Wrong I know a little about everything, and I know everything about almost everything. BTW whats an alkylaid????


----------



## Killdee (Nov 7, 2007)

strutrut247 said:


> i think its photoshopped too. Woody we really need to check the integrity of people before we let them be a member. haha. Great picture and a dang nice buck.
> 
> How many Megapixals is your camera



Its a 4.1mp Sony set on fine. I also use optical quality glass for my shutter lens.


----------



## dognducks (Nov 7, 2007)

hope you get him this year


----------



## Holton (Nov 8, 2007)

Nice pictures!


----------



## Trizey (Nov 8, 2007)

Sweet buck!


----------



## Ol' 30-30 (Nov 8, 2007)

That could be a Desktop pic.


----------



## Killdee (Nov 10, 2007)

The after story is here. Thanks for all the compilements.Yes I was wearing my lucky woodys hat.

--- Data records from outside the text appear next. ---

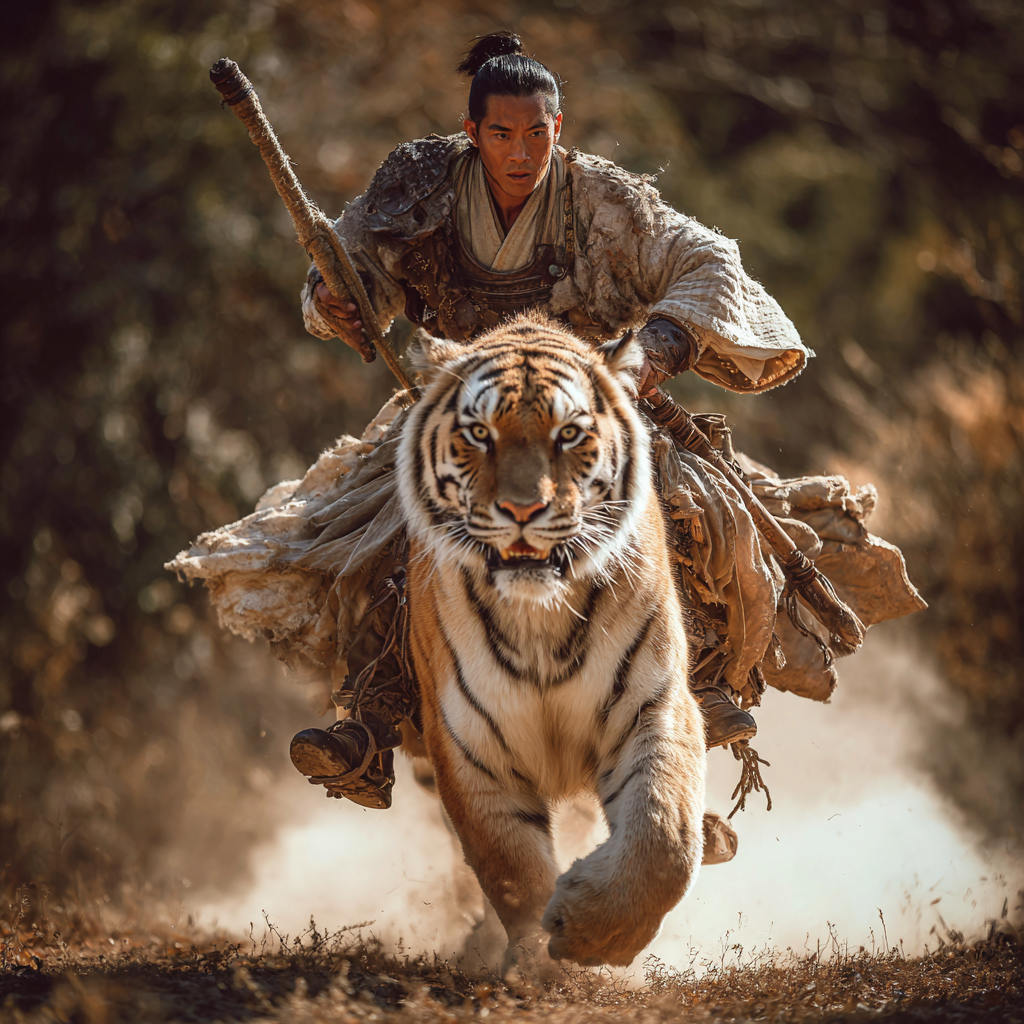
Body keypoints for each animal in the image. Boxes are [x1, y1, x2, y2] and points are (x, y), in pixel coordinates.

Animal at [396, 316, 707, 973]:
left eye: (569, 434)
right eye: (479, 434)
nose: (523, 510)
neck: (537, 615)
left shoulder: (654, 704)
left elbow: (664, 835)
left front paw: (593, 934)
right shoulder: (466, 740)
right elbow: (508, 866)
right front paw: (541, 966)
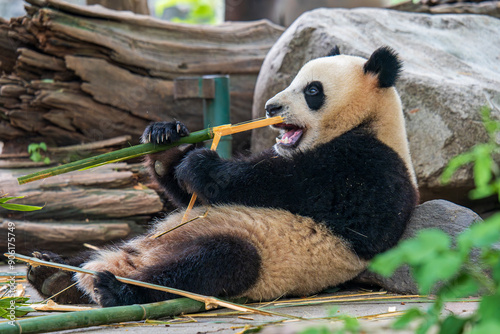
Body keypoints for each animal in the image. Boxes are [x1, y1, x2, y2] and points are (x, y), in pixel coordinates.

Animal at [26, 45, 418, 306]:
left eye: (312, 90)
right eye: (295, 81)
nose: (271, 107)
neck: (372, 122)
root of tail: (131, 259)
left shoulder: (371, 167)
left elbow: (283, 184)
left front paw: (202, 164)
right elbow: (187, 196)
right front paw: (165, 138)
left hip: (254, 256)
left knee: (212, 262)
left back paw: (113, 288)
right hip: (142, 242)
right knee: (98, 256)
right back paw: (51, 270)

http://forum.gon.com/showthread.php?p=1582589#post1582589


----------



## rip18 (Nov 10, 2007)

All Right!  Congratulations!


----------



## 11P&YBOWHUNTER (Nov 10, 2007)

Awe shucks...you gone and shot him!!  Why??  he was a perfect model!  Congrats!!  He is a keeper!!


----------



## Hoss (Nov 11, 2007)

Congrats Killdee.  Awesome.

Hoss


----------



## Woody (Nov 11, 2007)

Great shots Tony.

As my Granny use to say --- "I knew he was living on borrowed time."


----------



## Gunsmoke (Nov 11, 2007)

You didn't have to shoot him to show it ain't a photoshop job.(just kidding)I just never saw a trail camera with  resolution like you have  on yours thats why i said it looked photoshopped.Anyway Congrats on a  beautiful buck.


----------